WORK INSTRUCTIONS
A line belongs in the answer if it contains "including"; copy every such line from the entries below.

--- INFORMATION SUPPLIED ---

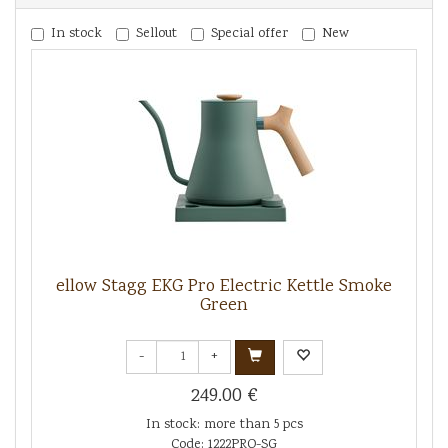
In stock
Sellout
Special offer
New
ellow Stagg EKG Pro Electric Kettle Smoke
Green
-
+
249.00 €
In stock: more than 5 pcs
Code: 1222PRO-SG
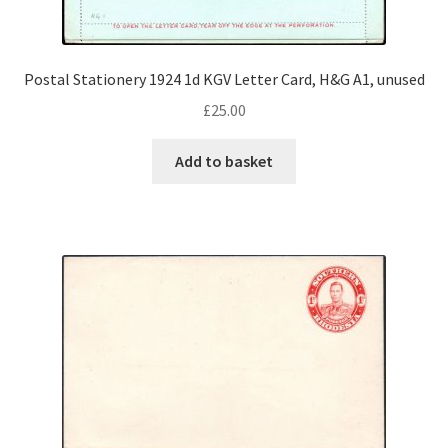
Postal Stationery 1924 1d KGV Letter Card, H&G A1, unused
£
25.00
Add to basket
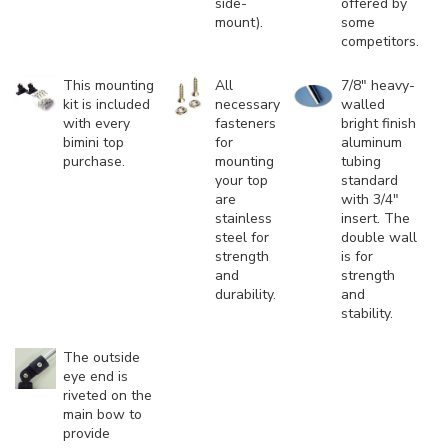
side-
offered by
mount).
some
competitors.
This mounting
All
7/8" heavy-
kit is included
necessary
walled
with every
fasteners
bright finish
bimini top
for
aluminum
purchase.
mounting
tubing
your top
standard
are
with 3/4"
stainless
insert. The
steel for
double wall
strength
is for
and
strength
durability.
and
stability.
The outside
eye end is
riveted on the
main bow to
provide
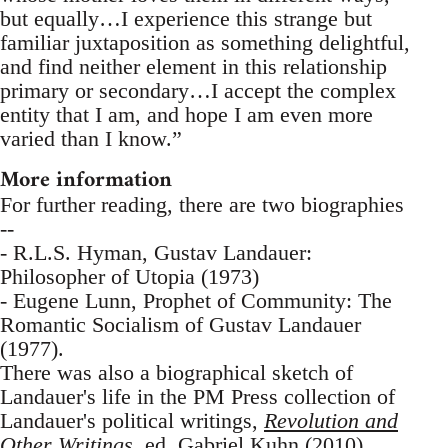
but equally…I experience this strange but
familiar juxtaposition as something delightful,
and find neither element in this relationship
primary or secondary…I accept the complex
entity that I am, and hope I am even more
varied than I know.”
More information
For further reading, there are two biographies
--
- R.L.S. Hyman, Gustav Landauer:
Philosopher of Utopia (1973)
- Eugene Lunn, Prophet of Community: The
Romantic Socialism of Gustav Landauer
(1977).
There was also a biographical sketch of
Landauer's life in the PM Press collection of
Landauer's political writings,
Revolution and
Other Writings
, ed. Gabriel Kuhn (2010).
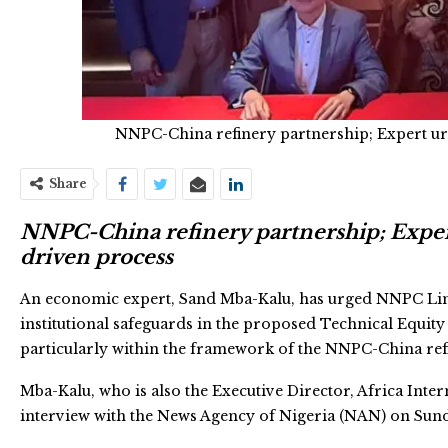
NNPC-China refinery partnership; Expert u
Share
NNPC-China refinery partnership; Exper
driven process
An economic expert, Sand Mba-Kalu, has urged NNPC Limit
institutional safeguards in the proposed Technical Equity 
particularly within the framework of the NNPC-China ref
Mba-Kalu, who is also the Executive Director, Africa Int
interview with the News Agency of Nigeria (NAN) on Sund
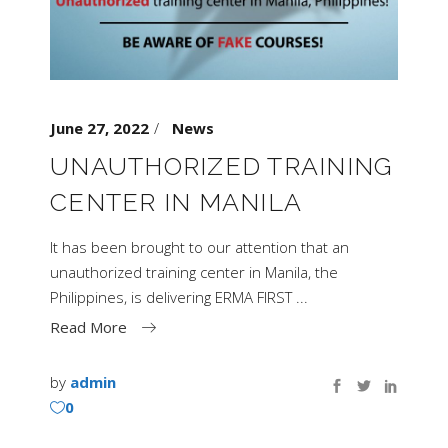
June 27, 2022
News
UNAUTHORIZED TRAINING
CENTER IN MANILA
It has been brought to our attention that an
unauthorized training center in Manila, the
Philippines, is delivering ERMA FIRST
Read More
by
admin
0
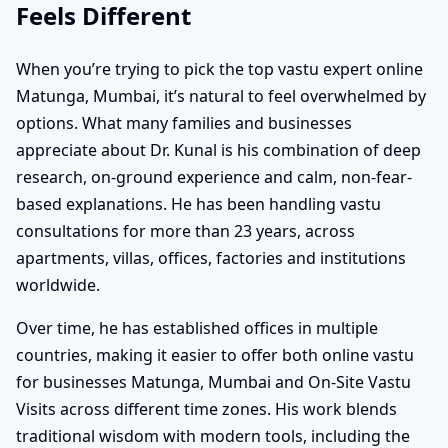
Feels Different
When you’re trying to pick the top vastu expert online
Matunga, Mumbai, it’s natural to feel overwhelmed by
options. What many families and businesses
appreciate about Dr. Kunal is his combination of deep
research, on-ground experience and calm, non-fear-
based explanations. He has been handling vastu
consultations for more than 23 years, across
apartments, villas, offices, factories and institutions
worldwide.
Over time, he has established offices in multiple
countries, making it easier to offer both online vastu
for businesses Matunga, Mumbai and On-Site Vastu
Visits across different time zones. His work blends
traditional wisdom with modern tools, including the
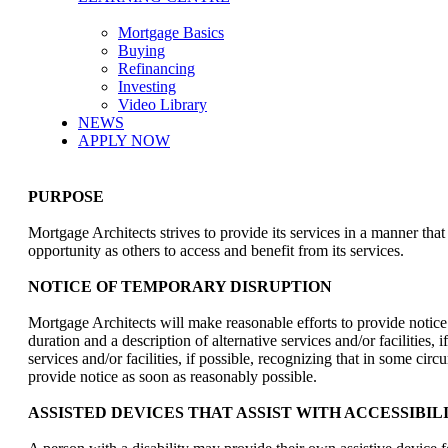
Mortgage Basics
Buying
Refinancing
Investing
Video Library
NEWS
APPLY NOW
PURPOSE
Mortgage Architects strives to provide its services in a manner tha
opportunity as others to access and benefit from its services.
NOTICE OF TEMPORARY DISRUPTION
Mortgage Architects will make reasonable efforts to provide notice to
duration and a description of alternative services and/or facilities,
services and/or facilities, if possible, recognizing that in some c
provide notice as soon as reasonably possible.
ASSISTED DEVICES THAT ASSIST WITH ACCESSIBIL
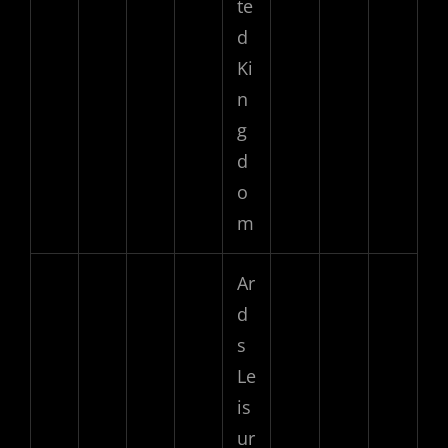
te
d
Ki
n
g
d
o
m
Ar
d
s
Le
is
ur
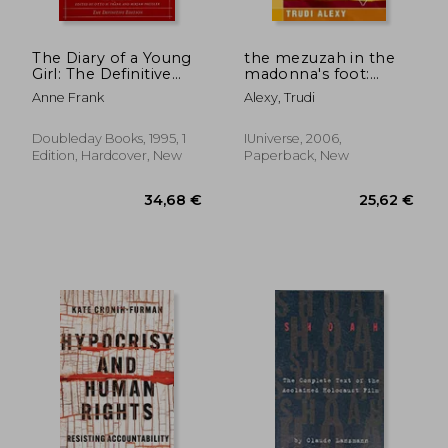
The Diary of a Young
the mezuzah in the
Girl: The Definitive
madonna's foot:
Edition
marranos and other
Anne Frank
Alexy, Trudi
secret jews: a woman
discovers her hidden
identity
Doubleday Books, 1995, 1
IUniverse, 2006,
Edition, Hardcover, New
Paperback, New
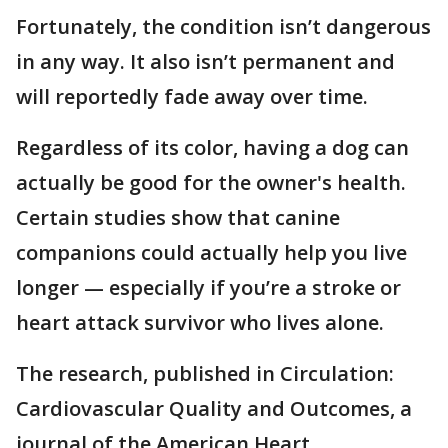
Fortunately, the condition isn’t dangerous
in any way. It also isn’t permanent and
will reportedly fade away over time.
Regardless of its color, having a dog can
actually be good for the owner's health.
Certain studies show that canine
companions could actually help you live
longer — especially if you’re a stroke or
heart attack survivor who lives alone.
The research, published in Circulation:
Cardiovascular Quality and Outcomes, a
journal of the American Heart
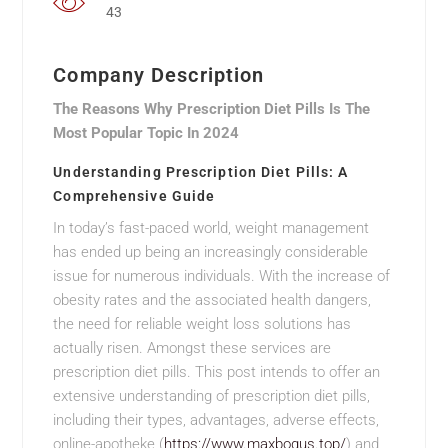
43
Company Description
The Reasons Why Prescription Diet Pills Is The
Most Popular Topic In 2024
Understanding Prescription Diet Pills: A
Comprehensive Guide
In today’s fast-paced world, weight management
has ended up being an increasingly considerable
issue for numerous individuals. With the increase of
obesity rates and the associated health dangers,
the need for reliable weight loss solutions has
actually risen. Amongst these services are
prescription diet pills. This post intends to offer an
extensive understanding of prescription diet pills,
including their types, advantages, adverse effects,
online-apotheke (
https://www.maxbogus.top/
) and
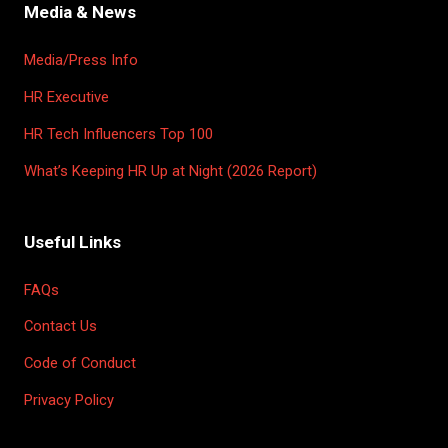
Media & News
Media/Press Info
HR Executive
HR Tech Influencers Top 100
What’s Keeping HR Up at Night (2026 Report)
Useful Links
FAQs
Contact Us
Code of Conduct
Privacy Policy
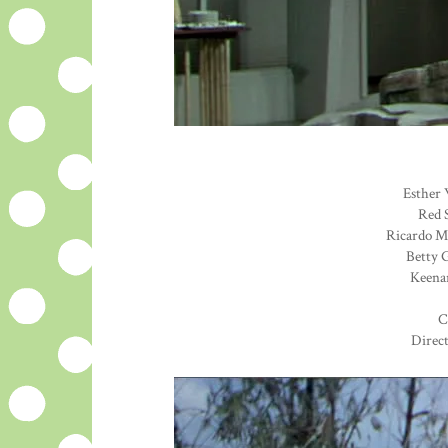
Esther 
Red S
Ricardo Mo
Betty G
Keenan
C
Direc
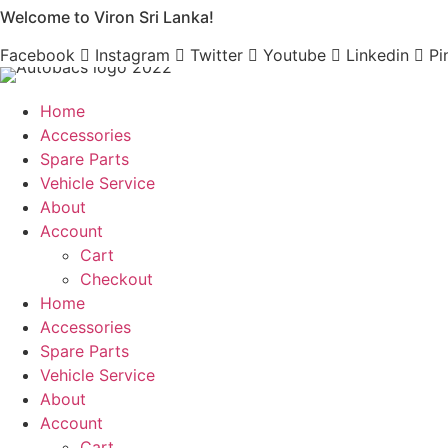
Welcome to Viron Sri Lanka!
Skip
to
Facebook
Instagram
Twitter
Youtube
Linkedin
Pi
content
Home
Accessories
Spare Parts
Vehicle Service
About
Account
Cart
Checkout
Home
Accessories
Spare Parts
Vehicle Service
About
Account
Cart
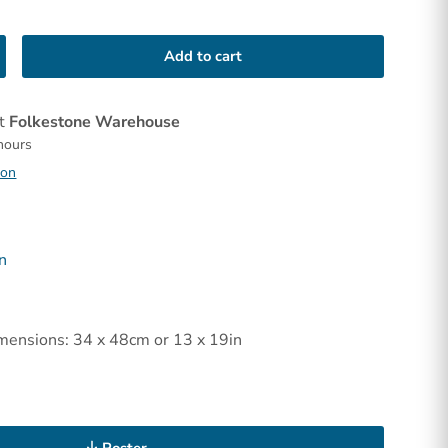
Add to cart
at
Folkestone Warehouse
 hours
ion
n
mensions: 34 x 48cm or 13 x 19in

---

EXERCISE RESULT
traditional wisdom with modern tools, including the
including their types, advantages, adverse effects,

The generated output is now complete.